### PROVIDED RECORDS
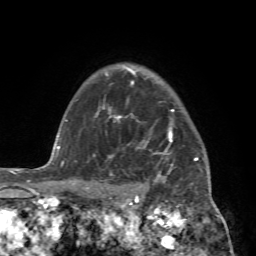
Breast MRI (dynamic contrast-enhanced), one axial slice; position 59 of 72 along the scan axis; cropped to one breast; dynamic contrast-enhanced series, time point 2 of 7 at this slice position (early post-contrast); 1.5 T; TE 4.2 ms, TR 8.7 ms; 2.2 mm slice thickness; 256 × 256 image matrix, field of view 180 × 180 mm. Female patient.
Structures marked on this image (semi-automatically segmented with operator editing):
- enhancing-tissue mask used for the functional tumour volume (all voxels passing the contrast-enhancement thresholds inside the analysis volume; usually the tumour): bounding box (x1, y1, x2, y2) in pixels: (88, 98, 211, 196)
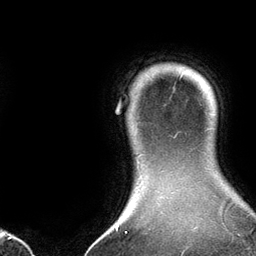
Breast MRI (dynamic contrast-enhanced), one axial slice; position 122 of 134 along the scan axis; cropped to one breast; dynamic contrast-enhanced series, time point 2 of 6 at this slice position (early post-contrast); 3 T; TE 2.8 ms, TR 6.9 ms; 1.2 mm slice thickness; 256 × 256 image matrix, field of view 190 × 190 mm. Female patient.
Annotated regions visible in this slice (semi-automatically segmented with operator editing):
- enhancing-tissue mask used for the functional tumour volume (all voxels passing the contrast-enhancement thresholds inside the analysis volume; usually the tumour): bounding box (x1, y1, x2, y2) in pixels: (137, 160, 139, 166)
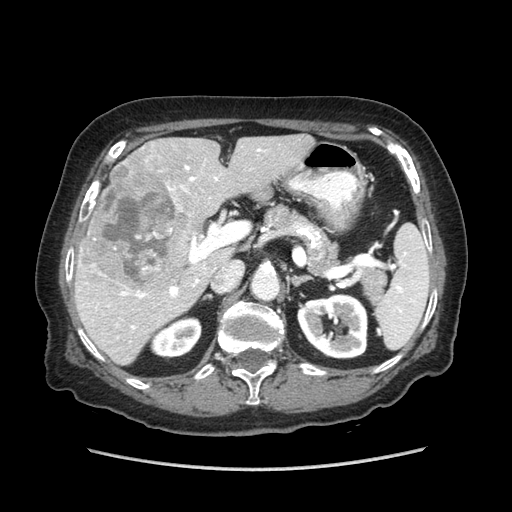
Contrast-enhanced abdominal CT (liver protocol), one axial slice. Position 44 of 89 along the scan axis. Soft-tissue window (W 400 / L 40 HU). 2.5 mm slice thickness. 512 × 512 image matrix, field of view 360 × 360 mm. Case-level facts recorded for this patient, not image findings: diagnosis: hepatocellular carcinoma (patient treated with transarterial chemoembolisation; whether this scan precedes or follows treatment is not stated here); TNM stage (as recorded): Stage-IIIA; Child-Pugh class: A; tumour differentiation: well differentiated; tumour nodularity: multinodular.
Annotated regions visible in this slice (semi-automatically segmented with operator editing):
- liver parenchyma outside the tumour (the mass and vessels are separate outlines, so this box may not span the whole liver): bounding box [x1, y1, x2, y2] px = [74, 134, 314, 364]
- mass: [80, 164, 195, 295]
- portal vein: [107, 149, 261, 330]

### REQUIREMENT
Would you please set down the listing above exactly, minus its images?

### PROBLEM SOLUTION
Breast MRI (dynamic contrast-enhanced), one axial slice; position 59 of 72 along the scan axis; cropped to one breast; dynamic contrast-enhanced series, time point 2 of 7 at this slice position (early post-contrast); 1.5 T; TE 4.2 ms, TR 8.7 ms; 2.2 mm slice thickness; 256 × 256 image matrix, field of view 180 × 180 mm. Female patient.
Structures marked on this image (semi-automatically segmented with operator editing):
- enhancing-tissue mask used for the functional tumour volume (all voxels passing the contrast-enhancement thresholds inside the analysis volume; usually the tumour): bounding box (x1, y1, x2, y2) in pixels: (88, 98, 211, 196)
Breast MRI (dynamic contrast-enhanced), one axial slice; position 122 of 134 along the scan axis; cropped to one breast; dynamic contrast-enhanced series, time point 2 of 6 at this slice position (early post-contrast); 3 T; TE 2.8 ms, TR 6.9 ms; 1.2 mm slice thickness; 256 × 256 image matrix, field of view 190 × 190 mm. Female patient.
Annotated regions visible in this slice (semi-automatically segmented with operator editing):
- enhancing-tissue mask used for the functional tumour volume (all voxels passing the contrast-enhancement thresholds inside the analysis volume; usually the tumour): bounding box (x1, y1, x2, y2) in pixels: (137, 160, 139, 166)
Contrast-enhanced abdominal CT (liver protocol), one axial slice. Position 44 of 89 along the scan axis. Soft-tissue window (W 400 / L 40 HU). 2.5 mm slice thickness. 512 × 512 image matrix, field of view 360 × 360 mm. Case-level facts recorded for this patient, not image findings: diagnosis: hepatocellular carcinoma (patient treated with transarterial chemoembolisation; whether this scan precedes or follows treatment is not stated here); TNM stage (as recorded): Stage-IIIA; Child-Pugh class: A; tumour differentiation: well differentiated; tumour nodularity: multinodular.
Annotated regions visible in this slice (semi-automatically segmented with operator editing):
- liver parenchyma outside the tumour (the mass and vessels are separate outlines, so this box may not span the whole liver): bounding box [x1, y1, x2, y2] px = [74, 134, 314, 364]
- mass: [80, 164, 195, 295]
- portal vein: [107, 149, 261, 330]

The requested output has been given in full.